*WORK REQUIRED:* Transcribe the lines of the records verbatim, starting at the line containing "Alte firme din zonă" and ending at the line containing "vedação estão ressecadas, soltas", with both of those lines included.
___ ENTRIES SHOWN ___
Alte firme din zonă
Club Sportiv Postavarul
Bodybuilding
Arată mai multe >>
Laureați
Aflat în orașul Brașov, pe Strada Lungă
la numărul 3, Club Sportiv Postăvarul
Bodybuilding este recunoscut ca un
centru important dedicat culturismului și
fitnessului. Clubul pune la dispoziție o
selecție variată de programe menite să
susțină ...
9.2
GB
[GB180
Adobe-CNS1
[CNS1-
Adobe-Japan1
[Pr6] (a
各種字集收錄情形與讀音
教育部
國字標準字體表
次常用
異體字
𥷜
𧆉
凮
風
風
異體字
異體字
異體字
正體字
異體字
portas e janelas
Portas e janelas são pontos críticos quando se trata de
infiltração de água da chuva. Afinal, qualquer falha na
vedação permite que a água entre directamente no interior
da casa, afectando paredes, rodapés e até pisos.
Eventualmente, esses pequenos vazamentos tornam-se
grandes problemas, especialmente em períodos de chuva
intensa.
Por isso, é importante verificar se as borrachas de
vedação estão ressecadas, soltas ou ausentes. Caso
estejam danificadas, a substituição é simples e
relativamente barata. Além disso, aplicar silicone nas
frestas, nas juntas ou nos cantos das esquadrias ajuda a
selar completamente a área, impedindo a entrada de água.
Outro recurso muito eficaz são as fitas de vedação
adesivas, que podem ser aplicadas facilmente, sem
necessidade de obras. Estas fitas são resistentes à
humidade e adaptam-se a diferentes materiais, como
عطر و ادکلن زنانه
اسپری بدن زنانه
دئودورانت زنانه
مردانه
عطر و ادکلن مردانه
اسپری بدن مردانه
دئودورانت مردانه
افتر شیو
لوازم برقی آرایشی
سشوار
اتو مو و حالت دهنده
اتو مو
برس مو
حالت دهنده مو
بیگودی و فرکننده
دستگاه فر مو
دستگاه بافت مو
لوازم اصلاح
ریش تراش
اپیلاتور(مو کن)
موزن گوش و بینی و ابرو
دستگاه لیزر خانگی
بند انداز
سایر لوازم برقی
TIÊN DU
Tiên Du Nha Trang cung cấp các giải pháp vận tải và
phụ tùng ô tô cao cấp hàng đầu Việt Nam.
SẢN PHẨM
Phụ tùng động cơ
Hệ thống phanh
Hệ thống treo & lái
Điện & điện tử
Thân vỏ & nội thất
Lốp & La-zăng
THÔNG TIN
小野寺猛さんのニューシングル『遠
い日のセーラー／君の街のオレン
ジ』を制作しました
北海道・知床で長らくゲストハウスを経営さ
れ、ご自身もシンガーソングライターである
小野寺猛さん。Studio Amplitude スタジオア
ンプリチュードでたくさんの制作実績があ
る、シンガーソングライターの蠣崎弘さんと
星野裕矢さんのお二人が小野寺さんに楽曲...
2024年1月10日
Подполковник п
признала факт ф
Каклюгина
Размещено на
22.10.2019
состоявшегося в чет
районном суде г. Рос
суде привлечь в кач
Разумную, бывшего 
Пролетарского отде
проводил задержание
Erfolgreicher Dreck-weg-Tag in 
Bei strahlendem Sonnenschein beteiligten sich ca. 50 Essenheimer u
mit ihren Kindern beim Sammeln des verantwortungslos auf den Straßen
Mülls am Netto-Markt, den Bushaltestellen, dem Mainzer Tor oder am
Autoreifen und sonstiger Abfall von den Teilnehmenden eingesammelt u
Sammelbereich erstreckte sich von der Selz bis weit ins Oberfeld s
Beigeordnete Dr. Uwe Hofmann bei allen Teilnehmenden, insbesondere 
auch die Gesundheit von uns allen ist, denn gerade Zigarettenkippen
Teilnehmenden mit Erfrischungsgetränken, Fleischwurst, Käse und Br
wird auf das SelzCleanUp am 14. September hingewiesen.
___
___ ENTRIES SHOWN ___
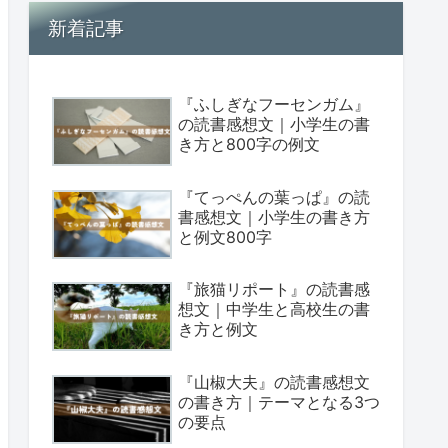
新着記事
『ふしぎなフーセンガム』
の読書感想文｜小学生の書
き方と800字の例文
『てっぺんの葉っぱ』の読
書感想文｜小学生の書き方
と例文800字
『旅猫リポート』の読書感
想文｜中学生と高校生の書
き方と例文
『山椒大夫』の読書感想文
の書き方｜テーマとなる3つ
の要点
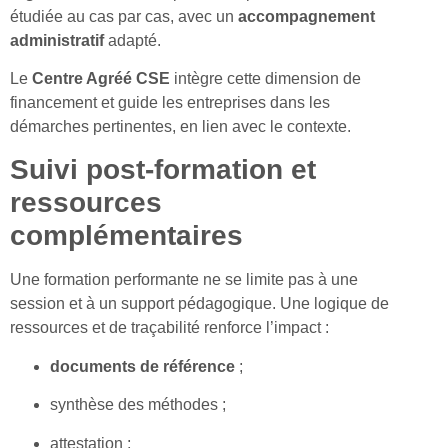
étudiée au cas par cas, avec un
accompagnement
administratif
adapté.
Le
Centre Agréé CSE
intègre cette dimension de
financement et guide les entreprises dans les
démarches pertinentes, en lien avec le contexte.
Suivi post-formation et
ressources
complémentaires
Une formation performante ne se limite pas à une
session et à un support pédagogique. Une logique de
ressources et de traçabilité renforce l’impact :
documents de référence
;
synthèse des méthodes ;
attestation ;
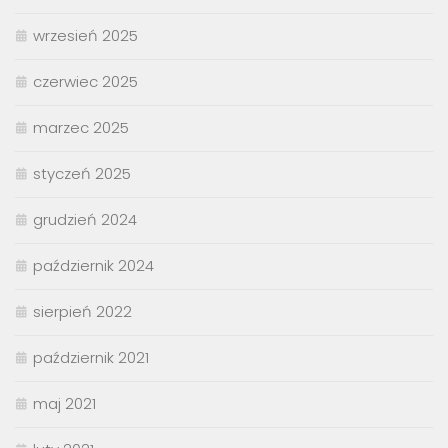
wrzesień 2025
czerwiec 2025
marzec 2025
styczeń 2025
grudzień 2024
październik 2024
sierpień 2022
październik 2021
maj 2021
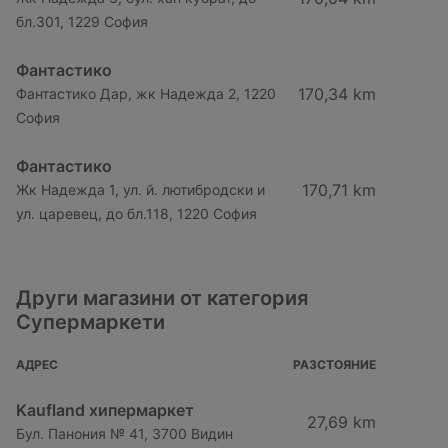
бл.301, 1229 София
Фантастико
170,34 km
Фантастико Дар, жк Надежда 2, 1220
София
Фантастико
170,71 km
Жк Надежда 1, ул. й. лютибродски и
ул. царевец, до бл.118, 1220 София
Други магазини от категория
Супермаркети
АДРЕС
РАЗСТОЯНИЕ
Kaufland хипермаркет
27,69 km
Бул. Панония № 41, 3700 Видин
___
___ ENTRIES SHOWN ___
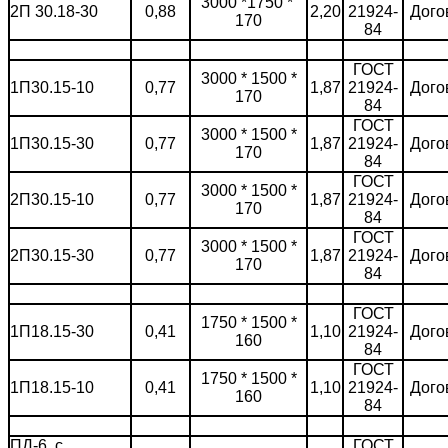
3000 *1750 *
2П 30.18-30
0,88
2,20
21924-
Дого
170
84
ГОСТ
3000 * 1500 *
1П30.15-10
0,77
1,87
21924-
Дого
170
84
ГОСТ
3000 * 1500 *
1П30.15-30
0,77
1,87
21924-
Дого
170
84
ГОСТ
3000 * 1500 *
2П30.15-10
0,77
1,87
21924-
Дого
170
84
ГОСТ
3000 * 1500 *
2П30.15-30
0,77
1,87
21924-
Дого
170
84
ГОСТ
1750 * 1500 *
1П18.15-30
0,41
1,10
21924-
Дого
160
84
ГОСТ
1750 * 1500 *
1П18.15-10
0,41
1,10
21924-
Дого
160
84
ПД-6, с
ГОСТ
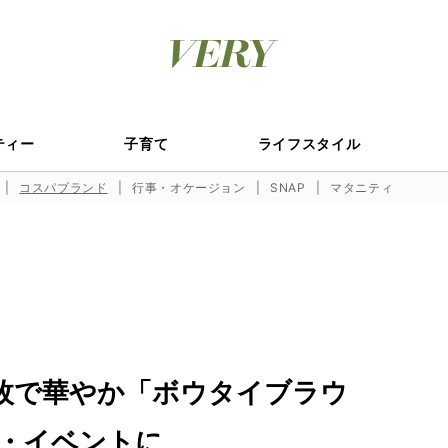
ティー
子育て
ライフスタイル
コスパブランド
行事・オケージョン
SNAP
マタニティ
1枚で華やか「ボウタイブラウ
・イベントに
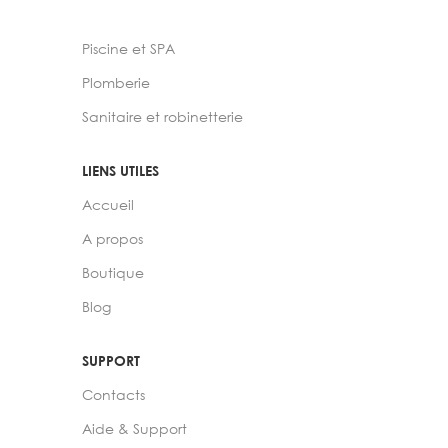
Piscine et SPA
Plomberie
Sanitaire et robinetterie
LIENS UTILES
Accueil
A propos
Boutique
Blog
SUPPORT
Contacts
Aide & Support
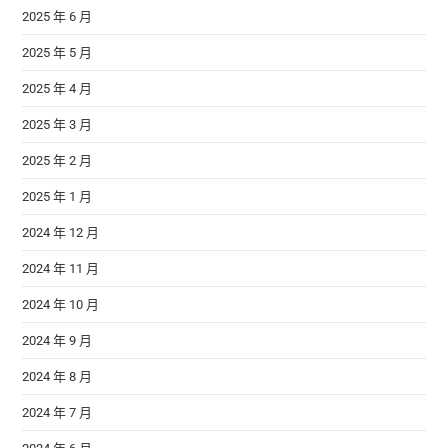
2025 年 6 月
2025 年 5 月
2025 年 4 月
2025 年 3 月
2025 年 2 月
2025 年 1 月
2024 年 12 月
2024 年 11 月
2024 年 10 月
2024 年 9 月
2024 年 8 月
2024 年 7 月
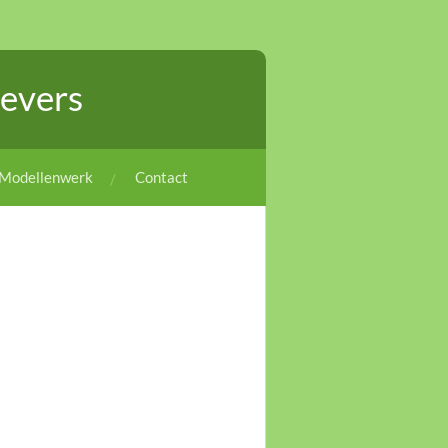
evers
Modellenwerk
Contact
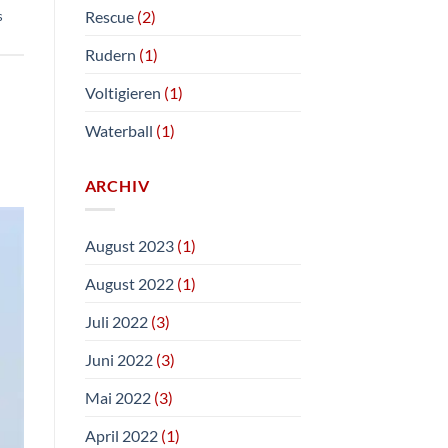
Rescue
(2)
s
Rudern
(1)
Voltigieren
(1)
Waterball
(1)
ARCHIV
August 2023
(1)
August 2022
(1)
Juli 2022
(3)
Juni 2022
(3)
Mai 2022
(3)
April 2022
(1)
___
*EXERCISE RESULT:*
Alte firme din zonă
Club Sportiv Postavarul
Bodybuilding
Arată mai multe >>
Laureați
Aflat în orașul Brașov, pe Strada Lungă
la numărul 3, Club Sportiv Postăvarul
Bodybuilding este recunoscut ca un
centru important dedicat culturismului și
fitnessului. Clubul pune la dispoziție o
selecție variată de programe menite să
susțină ...
9.2
GB
[GB180
Adobe-CNS1
[CNS1-
Adobe-Japan1
[Pr6] (a
各種字集收錄情形與讀音
教育部
國字標準字體表
次常用
異體字
𥷜
𧆉
凮
風
風
異體字
異體字
異體字
正體字
異體字
portas e janelas
Portas e janelas são pontos críticos quando se trata de
infiltração de água da chuva. Afinal, qualquer falha na
vedação permite que a água entre directamente no interior
da casa, afectando paredes, rodapés e até pisos.
Eventualmente, esses pequenos vazamentos tornam-se
grandes problemas, especialmente em períodos de chuva
intensa.
Por isso, é importante verificar se as borrachas de
vedação estão ressecadas, soltas ou ausentes. Caso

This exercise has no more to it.